A good CRM system needs perhaps 700 data items about a client to do a proper job, reckons Iain, but in truth holds 300 and patchily at that. (The benighted ID System holds a more modest 60 or so). But the typical person needs perhaps 3500 data items about themselves to get through life. As ever, the people with highest need have least power and least tools. VRM lets them manage and disclose these data items in the manner that best suits them.

People fret about aggregation of data. But aggregation isnt the start point; it’s the end game.

Like “quality”, perhaps mass self-service individualisation will turn out to be cheap and profitable. Averaging out what you provide is wasteful, whether you over-provide or under-provide. Catering to individuals creates larger and more creative markets.
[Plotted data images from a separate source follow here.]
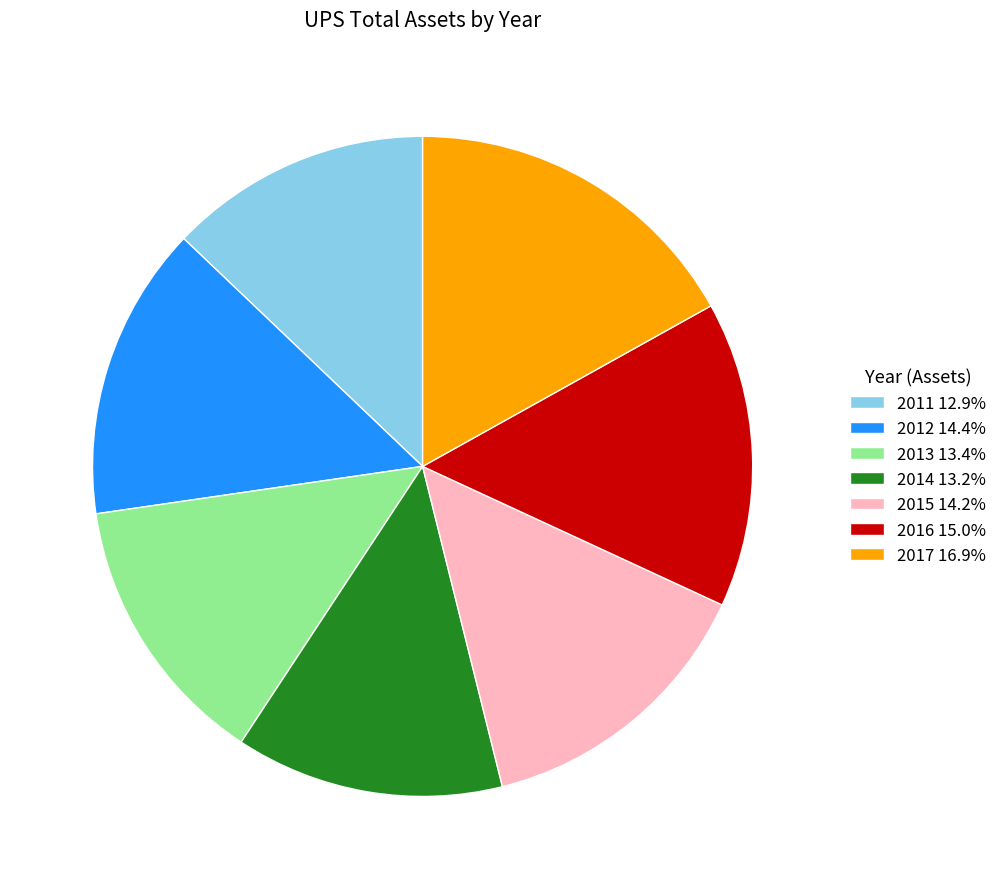

What is the largest slice in the pie chart?

2017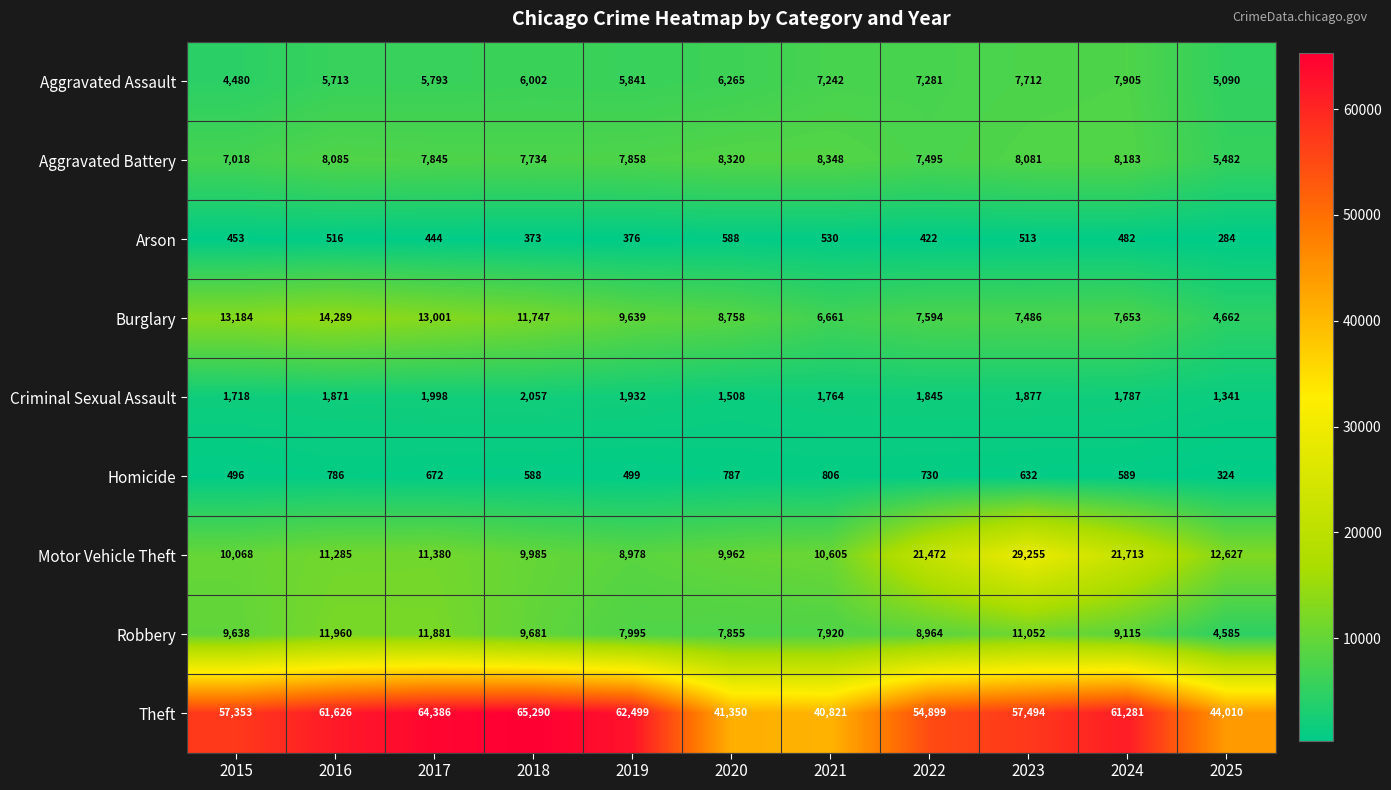

List the labels in order of Criminal Sexual Assault value, smallest first.

2025, 2020, 2015, 2021, 2024, 2022, 2016, 2023, 2019, 2017, 2018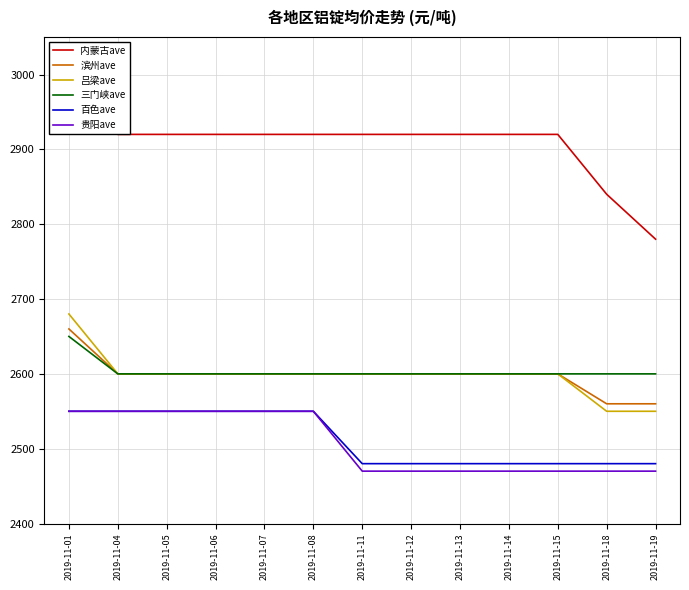

Reading left to right, list all the values displayed in this chart.

内蒙古ave: 2970	2920	2920	2920	2920	2920	2920	2920	2920	2920	2920	2840	2780
滨州ave: 2660	2600	2600	2600	2600	2600	2600	2600	2600	2600	2600	2560	2560
吕梁ave: 2680	2600	2600	2600	2600	2600	2600	2600	2600	2600	2600	2550	2550
三门峡ave: 2650	2600	2600	2600	2600	2600	2600	2600	2600	2600	2600	2600	2600
百色ave: 2550	2550	2550	2550	2550	2550	2480	2480	2480	2480	2480	2480	2480
贵阳ave: 2550	2550	2550	2550	2550	2550	2470	2470	2470	2470	2470	2470	2470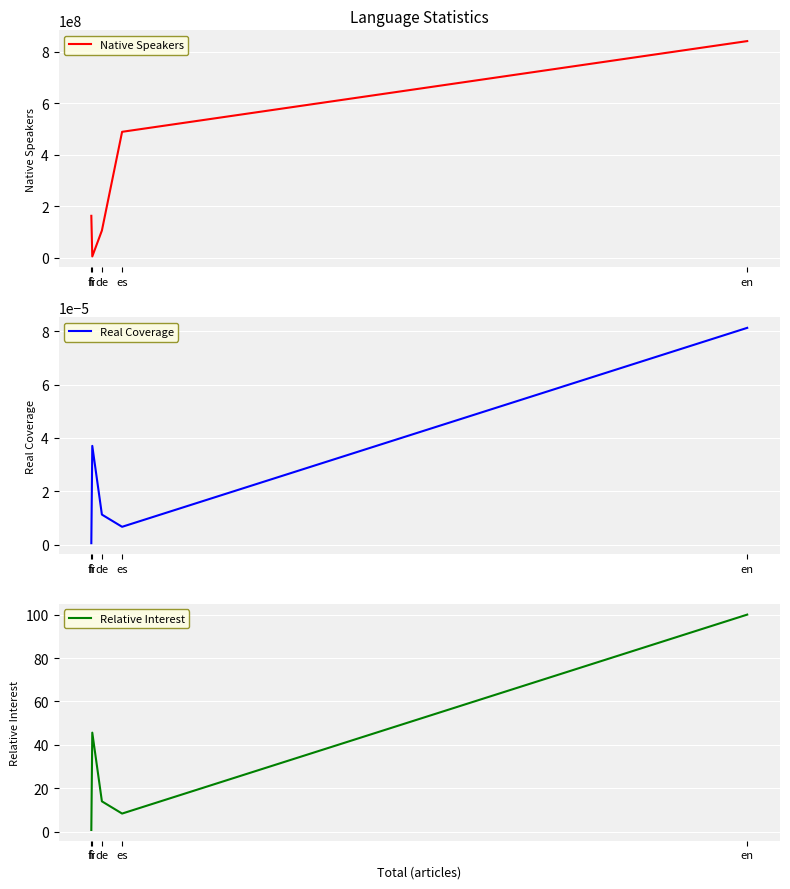

At which category does Native Speakers reach its first local valley?

fi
It supports, for example, the concept of the problem-solving community (which we would in public services call co-governance). People at a critical juncture have a finite number of issues they have to deal with. The way to develop the individualised service is to let people ask the question.

Bureaucracy 1.0 stifles the questions. But the FAQ-based approach is being piloted in education under the Teaching Development AgencyTDA with head teachers (grateful for a ref). Head teachers phone up with a problem (bullying, budgets, staff etc). Researchers give them an expensive bespoke answer, which is then available free to others.
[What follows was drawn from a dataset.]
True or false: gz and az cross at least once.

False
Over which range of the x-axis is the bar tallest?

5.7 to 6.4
The information generated by an individual in the course of their life is the oil of the new economy. You can’t invade the individual like you can invade Iraq.

But government still seems to think it can. If that’s the case, data and services will migrate to countries that are respectful: Canada, New Zealand, Scandinavia.
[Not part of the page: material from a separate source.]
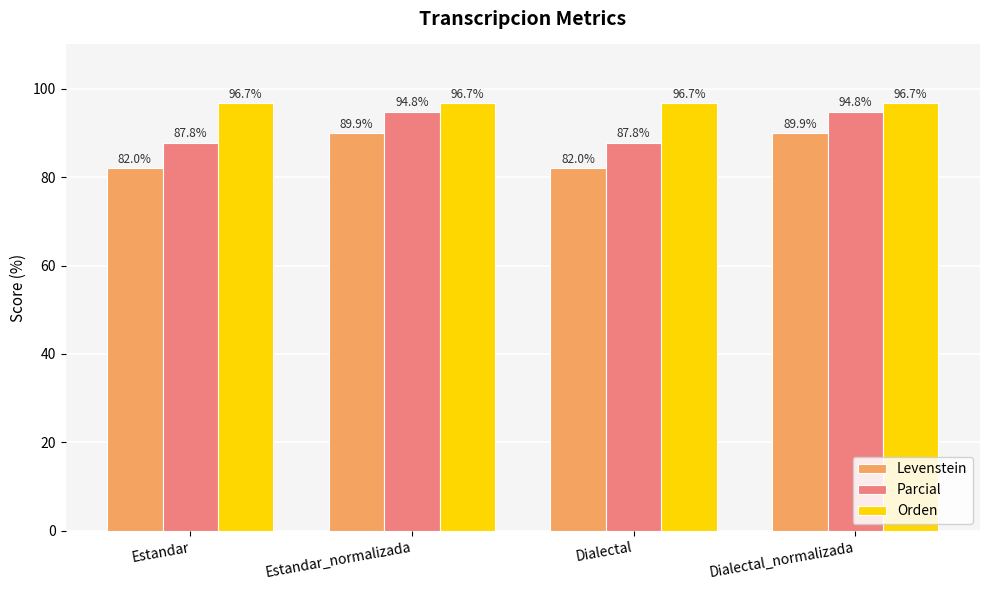

What is the total value across all series at Estandar?

266.5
VRM is therefore an ugly TLA label for a fundamental relationship change which can encompass almost everything. it certainly encompasses public services and government, and effectively turns the assumptions underlying Transformation Government on their head (which is where those assumptions belong).

The two likeliest areas to start, Iain reckons, are health management and wealth management. But these are the two most sensitive also. In the case of health, if Connecting for Health is a sort of Stalinist CRM, then the new Healthvault (ironically form the same Microsoft that we blame for dreaming up CfH on Tony Blair’s sofa in the first place) is the VRM version: it supports the agent in managing the information and resources connected to their own healthcare management.

Other examples are the Wesabi credit checking service, garlik, or the Pledgebank which unites agents in a common cause without any central entity.

Phew. It’s a very different way of looking at the future; a technology architecture that supports the dignity and integrity of the individual agent in his or her transactions with the world. Go, Doc! Thanks Adriana!

Published by William Heath on 25/10/07 at 3:23pm

Comments

  1. A writes

    The best way to approach this is find ways to empower individuals...now let’s do it with tools, stronger network and some understanding of how the people behave online.

    Reply by  on  10/26/07  at  10:54 am

  2. Very interesting piece - many thanks William. Whatever VRM looks like I think that Patient Opinion - or something like it - will be a part of the action. And VRM is a very handy ‘upside-down’ way of looking at what we do.

    Reply by Paul Hodgkin  on  11/14/07  at  10:07 pm

  3. Increasingly complex problem require decentralization instead of centralization.
    The rule of thumb is, pick the best guy in a field, leave him alone and let him do his best.